Stored records:
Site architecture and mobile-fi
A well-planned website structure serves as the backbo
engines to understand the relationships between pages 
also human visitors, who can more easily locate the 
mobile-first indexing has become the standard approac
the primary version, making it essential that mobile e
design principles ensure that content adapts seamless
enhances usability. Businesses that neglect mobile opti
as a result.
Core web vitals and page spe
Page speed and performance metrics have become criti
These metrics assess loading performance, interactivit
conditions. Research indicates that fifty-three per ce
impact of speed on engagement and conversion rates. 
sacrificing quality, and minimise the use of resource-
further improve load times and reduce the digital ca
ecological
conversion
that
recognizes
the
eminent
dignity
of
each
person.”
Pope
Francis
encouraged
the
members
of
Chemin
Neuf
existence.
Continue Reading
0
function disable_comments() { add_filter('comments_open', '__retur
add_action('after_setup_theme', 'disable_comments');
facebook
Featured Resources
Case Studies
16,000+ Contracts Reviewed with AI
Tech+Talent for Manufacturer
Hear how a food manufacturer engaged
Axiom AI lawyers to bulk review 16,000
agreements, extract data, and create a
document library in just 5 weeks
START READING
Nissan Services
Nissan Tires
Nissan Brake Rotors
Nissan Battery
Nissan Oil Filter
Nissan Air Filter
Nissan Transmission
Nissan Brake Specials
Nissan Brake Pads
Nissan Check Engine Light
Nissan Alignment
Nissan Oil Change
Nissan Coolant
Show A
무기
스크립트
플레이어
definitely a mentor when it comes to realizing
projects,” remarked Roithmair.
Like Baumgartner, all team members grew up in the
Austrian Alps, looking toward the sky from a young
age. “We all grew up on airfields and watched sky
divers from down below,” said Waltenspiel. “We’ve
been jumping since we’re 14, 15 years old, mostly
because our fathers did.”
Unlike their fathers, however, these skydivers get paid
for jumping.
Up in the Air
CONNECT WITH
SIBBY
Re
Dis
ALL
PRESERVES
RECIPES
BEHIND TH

## ABOUT THIS TASK
Return, unchanged, the run of lines above that opens with the line containing "16,000+ Contracts Reviewed with AI" and closes with the line containing "Nissan Brake Pads". Include both.

## THE COMPLETED TASK
16,000+ Contracts Reviewed with AI
Tech+Talent for Manufacturer
Hear how a food manufacturer engaged
Axiom AI lawyers to bulk review 16,000
agreements, extract data, and create a
document library in just 5 weeks
START READING
Nissan Services
Nissan Tires
Nissan Brake Rotors
Nissan Battery
Nissan Oil Filter
Nissan Air Filter
Nissan Transmission
Nissan Brake Specials
Nissan Brake Pads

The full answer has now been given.